**TASK 1**
Rewrite the lines of the records starting with the line that contains "имое имущество" and going on through the line that contains "ности дорожного движения (БДД)", replacing "переподготовка" with "подготовка" and keeping everything else unchanged. Return only those lines.

**TEXT EXCERPT**
By this procedure, the pressure observations were reduced to the corresponding pressure perturbations. Average pressure disturbance profiles for the axis S1, HS15, H18, HN16, HN12, HN10, N3, N3a, N3b and N3c were calculated for periods with relatively constant main wind direction. Two of these periods, one for SE flow and one for N flow are presented exemplary in the following.

Figure 3 presents the pressure disturbance profile for the period August 7–11, characterized by southerly synoptic flow below 5 m/s. The resulting pressure disturbance shows a strong upstream maximum at the stations HS15 and H18 of around +1 hPa. The disturbance is decreasing to the S, but still positive at stations S1 with 0.3 hPa. The decline in the N is much steeper than in the S, dropping to \(-0.7\,\hbox{hPa}\) at station HN12. An interesting feature is the local maximum created by the stations HN10, N3, and N3a close to the edge of the glacier. The overall value of the disturbance is with \(-0.2\,\hbox{hPa}\) at HN10 and N3 still negative, but approximately 0.5 hPa higher than at the surrounding stations. The standard deviation of the pressure disturbances varies little between 0.05 and 0.07 hPa for all stations except N3a, where it increases to 0.19 hPa.

Fig. 3
figure 3

Mean pressure disturbance for the period August 7–10 with large-scale southerly flow. The lower part of the plot shows the relief of Hofsjökull with markers for the positions of the stations along the S–N axis. The solid line shows the mean pressure disturbance. The dashed lines show the standard deviations. The explicit values for the mean pressure disturbance and standard deviations at the stations are marked with circles and crosses. The values between the stations have been interpolated

Figure 4 shows the pressure disturbance profile for large scale northerly flow in the period 15–16 of August. The average wind speed for this episode of around 5 m/s was slightly higher than for the previous case. The pressure perturbation shows again positive values upstream, now in the N and negative values downstream in the S. The absolute maximum lies hereby at station N3 with +1.4 hPa. A second smaller maximum of +0.8 hPa is observed at station N3b. This maximum is broader than that at station N2 and only 0.2 hPa greater than the neighboring values. In the S of N3, the perturbation drops to \(-0.2\,\hbox{hPa}\) at the stations HN12 and HN16. The decrease is not as smooth as in the case from 5 August. There is a second drop from station HN16 to H18 of \(-0.9\,\hbox{hPa}.\) The disturbances of H18 and HS15 are around \(-1\,\hbox{hPa}.\) At station S1, the perturbation is \(-0.8\,\hbox{hPa}.\) The standard deviation of the disturbances is in the S approximately 0.15 hPa. In the N, including stations HN16 and HN12, it takes values between 0.05 and 0.1 hPa. As seen from Figs. 3 and 4, the standard deviation of the pressure observations is quite small. There is not much gravity wave activity for approximately constant mean wind. It is mainly the slow change in the mean wind which induces the changes of the surface pressure. A more comprehensive analysis of the data shows that this statement is true for the whole FLOHOF period at least for stations surrounding Hofsjökull.

**TASK 2**
From the text on pressure disturbance profiles, output the passage starting with "By this procedure, the" and going on through "in the following.".

**RECORDS FOR THE TASK**
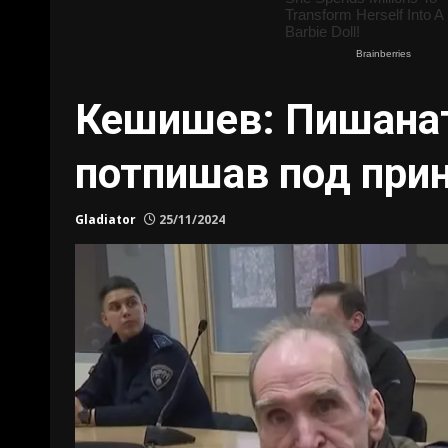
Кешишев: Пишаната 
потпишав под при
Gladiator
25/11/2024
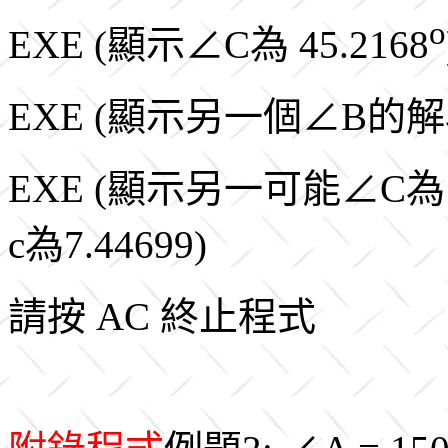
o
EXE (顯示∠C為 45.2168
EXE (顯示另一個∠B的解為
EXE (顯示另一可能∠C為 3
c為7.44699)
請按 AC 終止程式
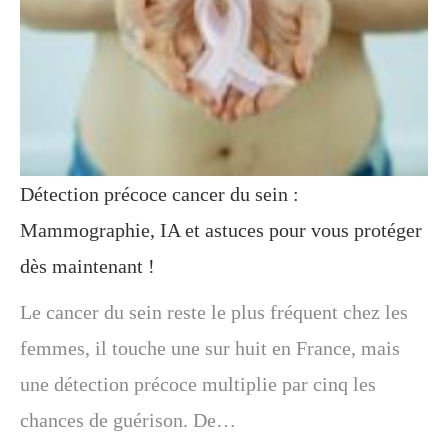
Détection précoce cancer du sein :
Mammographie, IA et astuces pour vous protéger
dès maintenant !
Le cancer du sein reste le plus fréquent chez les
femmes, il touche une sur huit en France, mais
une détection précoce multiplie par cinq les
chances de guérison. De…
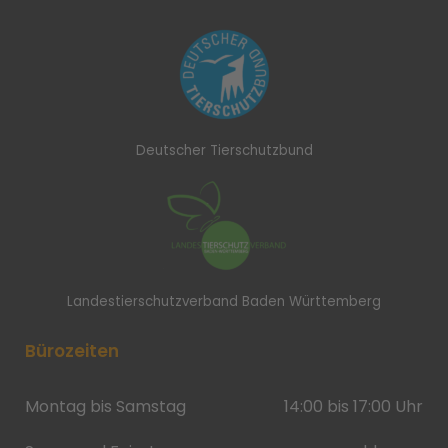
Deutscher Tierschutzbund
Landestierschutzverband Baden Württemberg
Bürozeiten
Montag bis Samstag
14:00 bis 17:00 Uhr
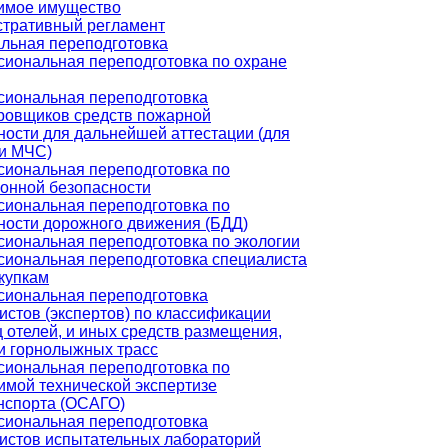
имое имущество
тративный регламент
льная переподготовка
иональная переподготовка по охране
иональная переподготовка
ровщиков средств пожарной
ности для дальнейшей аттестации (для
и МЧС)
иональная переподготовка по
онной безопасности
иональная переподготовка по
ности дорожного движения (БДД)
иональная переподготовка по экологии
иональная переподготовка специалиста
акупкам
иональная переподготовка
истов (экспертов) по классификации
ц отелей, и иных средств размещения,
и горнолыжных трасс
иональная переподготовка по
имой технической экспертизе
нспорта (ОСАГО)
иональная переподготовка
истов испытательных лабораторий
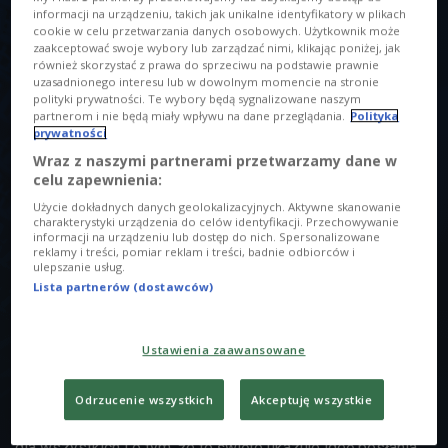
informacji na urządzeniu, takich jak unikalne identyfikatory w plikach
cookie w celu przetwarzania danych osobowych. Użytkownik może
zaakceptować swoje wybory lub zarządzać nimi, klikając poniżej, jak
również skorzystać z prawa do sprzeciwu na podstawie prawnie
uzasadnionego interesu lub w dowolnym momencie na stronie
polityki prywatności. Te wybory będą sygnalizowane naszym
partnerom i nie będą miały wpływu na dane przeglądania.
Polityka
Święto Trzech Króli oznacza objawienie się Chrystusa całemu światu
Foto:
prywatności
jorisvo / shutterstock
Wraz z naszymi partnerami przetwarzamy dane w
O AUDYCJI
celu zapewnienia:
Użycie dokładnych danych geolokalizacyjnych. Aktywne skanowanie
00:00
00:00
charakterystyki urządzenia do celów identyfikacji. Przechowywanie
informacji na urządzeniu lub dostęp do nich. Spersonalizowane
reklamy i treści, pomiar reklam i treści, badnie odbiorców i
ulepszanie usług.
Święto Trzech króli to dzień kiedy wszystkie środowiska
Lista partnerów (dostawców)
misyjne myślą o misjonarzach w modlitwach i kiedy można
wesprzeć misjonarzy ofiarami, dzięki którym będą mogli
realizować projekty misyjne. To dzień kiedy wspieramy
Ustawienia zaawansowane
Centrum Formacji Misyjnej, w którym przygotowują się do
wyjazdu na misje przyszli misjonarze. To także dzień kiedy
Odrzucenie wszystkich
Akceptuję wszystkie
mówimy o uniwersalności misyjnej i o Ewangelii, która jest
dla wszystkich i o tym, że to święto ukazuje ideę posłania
...
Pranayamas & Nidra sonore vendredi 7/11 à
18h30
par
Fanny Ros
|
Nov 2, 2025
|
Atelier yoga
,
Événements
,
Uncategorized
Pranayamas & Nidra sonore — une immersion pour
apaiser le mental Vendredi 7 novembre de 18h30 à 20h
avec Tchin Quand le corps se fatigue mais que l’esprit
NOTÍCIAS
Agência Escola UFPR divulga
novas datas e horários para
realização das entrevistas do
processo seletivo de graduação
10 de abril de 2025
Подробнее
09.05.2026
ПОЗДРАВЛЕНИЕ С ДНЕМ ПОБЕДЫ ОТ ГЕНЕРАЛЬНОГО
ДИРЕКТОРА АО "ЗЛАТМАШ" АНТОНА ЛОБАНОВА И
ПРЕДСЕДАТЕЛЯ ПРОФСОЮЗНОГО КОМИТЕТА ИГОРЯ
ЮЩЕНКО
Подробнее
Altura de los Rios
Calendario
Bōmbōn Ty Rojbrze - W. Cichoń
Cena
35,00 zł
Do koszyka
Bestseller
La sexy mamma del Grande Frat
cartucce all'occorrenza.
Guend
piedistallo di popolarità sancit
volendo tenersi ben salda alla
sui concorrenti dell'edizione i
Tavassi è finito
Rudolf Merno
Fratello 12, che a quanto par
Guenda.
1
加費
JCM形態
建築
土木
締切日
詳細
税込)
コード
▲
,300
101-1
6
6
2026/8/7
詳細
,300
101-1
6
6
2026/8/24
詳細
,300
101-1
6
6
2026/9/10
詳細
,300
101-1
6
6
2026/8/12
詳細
* * *
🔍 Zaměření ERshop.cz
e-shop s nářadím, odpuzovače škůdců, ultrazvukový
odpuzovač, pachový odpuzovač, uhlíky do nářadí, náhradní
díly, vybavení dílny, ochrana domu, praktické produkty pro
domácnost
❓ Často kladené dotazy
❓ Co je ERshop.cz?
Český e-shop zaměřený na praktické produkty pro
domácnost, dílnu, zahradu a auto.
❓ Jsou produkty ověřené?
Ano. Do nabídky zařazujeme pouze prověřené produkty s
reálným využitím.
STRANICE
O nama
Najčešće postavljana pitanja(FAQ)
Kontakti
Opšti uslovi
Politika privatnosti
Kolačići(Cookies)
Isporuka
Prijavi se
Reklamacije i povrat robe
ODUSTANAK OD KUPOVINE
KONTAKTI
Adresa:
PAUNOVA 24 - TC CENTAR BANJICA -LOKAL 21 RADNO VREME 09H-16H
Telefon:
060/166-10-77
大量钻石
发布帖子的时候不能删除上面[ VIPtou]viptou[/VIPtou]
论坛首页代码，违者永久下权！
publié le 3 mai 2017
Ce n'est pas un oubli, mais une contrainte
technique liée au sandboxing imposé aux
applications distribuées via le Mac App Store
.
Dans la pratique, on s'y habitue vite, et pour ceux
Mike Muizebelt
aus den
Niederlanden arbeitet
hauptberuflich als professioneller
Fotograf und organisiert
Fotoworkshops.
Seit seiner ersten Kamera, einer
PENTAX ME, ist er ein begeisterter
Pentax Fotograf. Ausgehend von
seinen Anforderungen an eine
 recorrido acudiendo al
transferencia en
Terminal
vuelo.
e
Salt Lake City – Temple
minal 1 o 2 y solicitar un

**WRITTEN SOLUTION 1**
имое имущество
тративный регламент
льная подготовка
иональная подготовка по охране
иональная подготовка
ровщиков средств пожарной
ности для дальнейшей аттестации (для
и МЧС)
иональная подготовка по
онной безопасности
иональная подготовка по
ности дорожного движения (БДД)

**WRITTEN SOLUTION 2**
By this procedure, the pressure observations were reduced to the corresponding pressure perturbations. Average pressure disturbance profiles for the axis S1, HS15, H18, HN16, HN12, HN10, N3, N3a, N3b and N3c were calculated for periods with relatively constant main wind direction. Two of these periods, one for SE flow and one for N flow are presented exemplary in the following.